**PAGE TEXT:**
□ □ □ □ □

In Kentucky, an Executive Branch agency generally cannot advocate for funding or a legislative policy that differs from the governor’s budget request or policy position. The public defender department is in the Executive Branch but it is recognized as an independent agency attached to a Cabinet for administrative purposes. There is a Public Advocacy Commission that oversees the public defender department and serves to protect its independence. The head of the department, the Kentucky Public Advocate, serves a four-year term. There is a Memorandum of Agreement between the Kentucky Department of Public Advocacy and the Kentucky Justice and Public Safety Cabinet that addresses the responsibility of the Cabinet to honor the independence of the state public defense program.[25] Its provisions include sections on the constitutionally required independence of counsel, how independence will be assured, the administrative relationship, potential lawsuits, budget and public policy work. As a result of this independence from the Executive, the Public Advocate routinely publicly advocates for adequate funding even when that is contrary to the governor’s submitted budget request.  The Public Advocate publicly seeks or opposes criminal justice legislation based on the interests of clients.  The Public Advocate filed a lawsuit in 2008 to declare his right to decline cases when workloads were excessive. This lawsuit resulted in $3.7 million in additional funding.[26]
 
 
 
 
 
 
 
 
 
 
 

 


[1] See Amy Bach, Ordinary Injustice: How America Holds Court (2009). 
[2] United States v. Cronic, 466 U.S. 648, 656-57 (1984).
[3] Polk County at 318–19 (1981) (quoting Ferri v. Ackerman, 444 U.S. 193, 204 (1979)).

□ □ □ □ □

(Saved data entries)
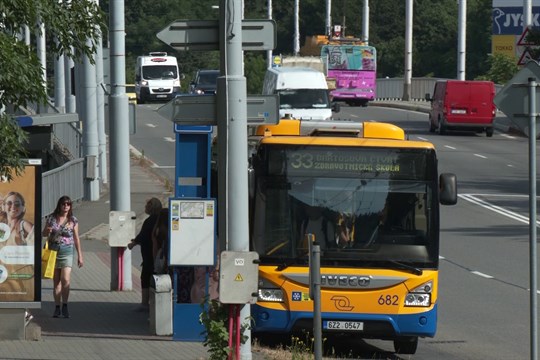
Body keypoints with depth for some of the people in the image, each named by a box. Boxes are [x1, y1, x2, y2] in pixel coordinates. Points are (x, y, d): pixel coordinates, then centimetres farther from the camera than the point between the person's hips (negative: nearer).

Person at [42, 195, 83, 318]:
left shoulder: (73, 220, 3)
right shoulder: (52, 218, 4)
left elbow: (76, 239, 9)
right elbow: (44, 233, 15)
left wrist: (80, 256, 9)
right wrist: (47, 231, -10)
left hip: (67, 251, -2)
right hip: (53, 250, 2)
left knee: (66, 280, -15)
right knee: (56, 281, 5)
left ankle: (65, 306, -8)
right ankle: (57, 307, 11)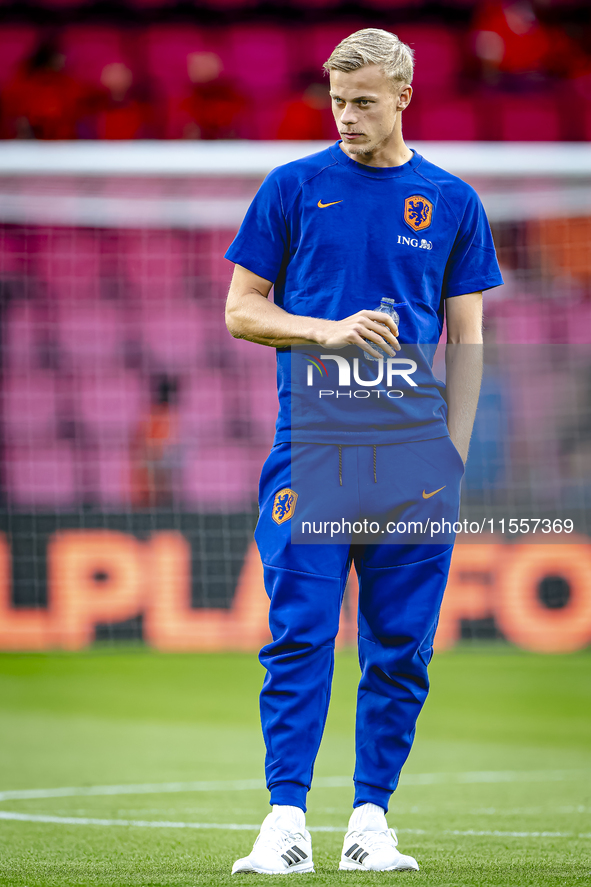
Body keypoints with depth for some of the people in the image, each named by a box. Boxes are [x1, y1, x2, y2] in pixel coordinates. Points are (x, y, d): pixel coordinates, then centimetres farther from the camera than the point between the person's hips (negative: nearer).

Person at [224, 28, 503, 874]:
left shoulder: (452, 201, 10)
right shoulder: (293, 188, 7)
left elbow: (468, 339, 11)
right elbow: (241, 310, 8)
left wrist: (453, 454, 3)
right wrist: (329, 331, -9)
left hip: (413, 452, 1)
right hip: (311, 445, -1)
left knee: (401, 645, 2)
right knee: (299, 634, -7)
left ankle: (371, 821, 9)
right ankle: (287, 820, -7)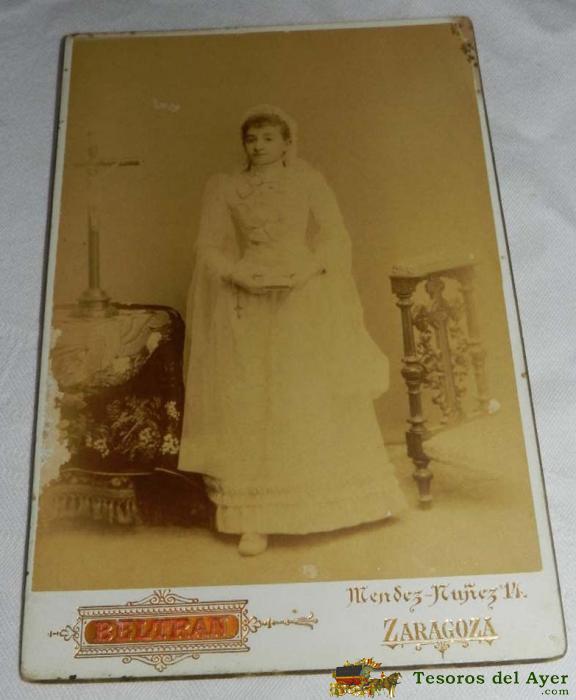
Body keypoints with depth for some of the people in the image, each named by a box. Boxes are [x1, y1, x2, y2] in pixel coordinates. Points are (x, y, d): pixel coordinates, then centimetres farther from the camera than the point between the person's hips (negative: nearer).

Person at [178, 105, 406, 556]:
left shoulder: (309, 181, 7)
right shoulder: (224, 189, 9)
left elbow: (336, 239, 1)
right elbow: (209, 248, 4)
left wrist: (306, 270, -17)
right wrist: (241, 275, -15)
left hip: (305, 303, 0)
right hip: (249, 307, 0)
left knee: (322, 400, 1)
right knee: (252, 407, -5)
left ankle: (345, 500, 17)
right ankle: (255, 520, -1)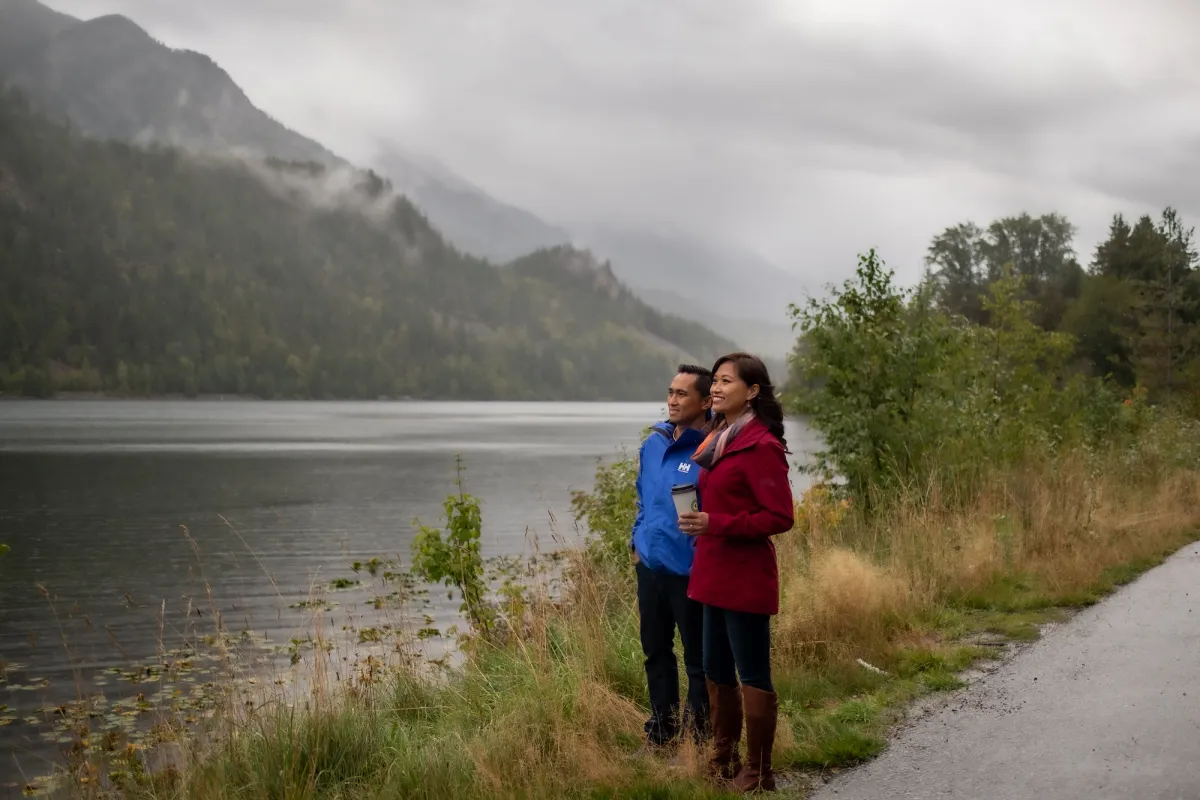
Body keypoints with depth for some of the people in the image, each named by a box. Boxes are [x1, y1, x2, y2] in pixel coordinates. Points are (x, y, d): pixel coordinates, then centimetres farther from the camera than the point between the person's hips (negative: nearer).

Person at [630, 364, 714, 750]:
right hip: (650, 567, 7)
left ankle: (698, 742, 18)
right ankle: (660, 732, 33)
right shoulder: (653, 443, 6)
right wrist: (638, 540, 13)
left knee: (698, 661, 6)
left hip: (691, 573, -7)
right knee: (655, 653, 18)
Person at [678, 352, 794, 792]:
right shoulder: (717, 438, 13)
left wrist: (715, 524, -23)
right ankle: (722, 762, 29)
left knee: (753, 676, 1)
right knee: (716, 672, 16)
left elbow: (780, 517, -18)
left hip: (745, 578, -9)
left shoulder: (761, 446, -15)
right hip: (716, 575, 9)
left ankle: (757, 773, 11)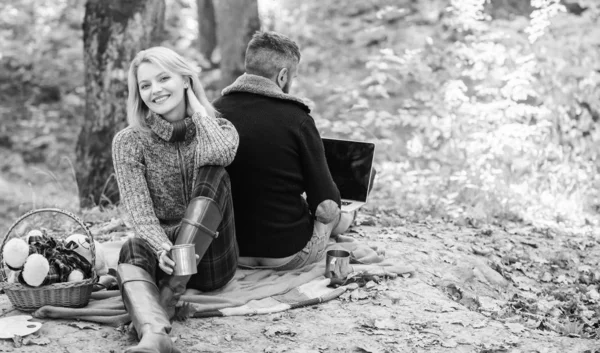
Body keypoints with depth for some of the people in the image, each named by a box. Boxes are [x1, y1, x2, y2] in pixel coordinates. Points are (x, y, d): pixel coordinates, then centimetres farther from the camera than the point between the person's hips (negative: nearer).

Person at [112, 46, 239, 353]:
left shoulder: (220, 129, 5)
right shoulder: (129, 141, 2)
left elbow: (219, 156, -21)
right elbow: (139, 208, -11)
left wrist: (196, 106, -4)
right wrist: (162, 248, -30)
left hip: (210, 257, 1)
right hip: (160, 248, 0)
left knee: (214, 175, -23)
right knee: (132, 251, -34)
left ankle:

□ □ □ □ □

**WHAT IS EXPECTED:**
Reproduce word for word the part of the Kentucky public defense passage that opens with "[1] See Amy" and closes with "193, 204 (1979)).".

**WRITTEN RESPONSE:**
[1] See Amy Bach, Ordinary Injustice: How America Holds Court (2009). 
[2] United States v. Cronic, 466 U.S. 648, 656-57 (1984).
[3] Polk County at 318–19 (1981) (quoting Ferri v. Ackerman, 444 U.S. 193, 204 (1979)).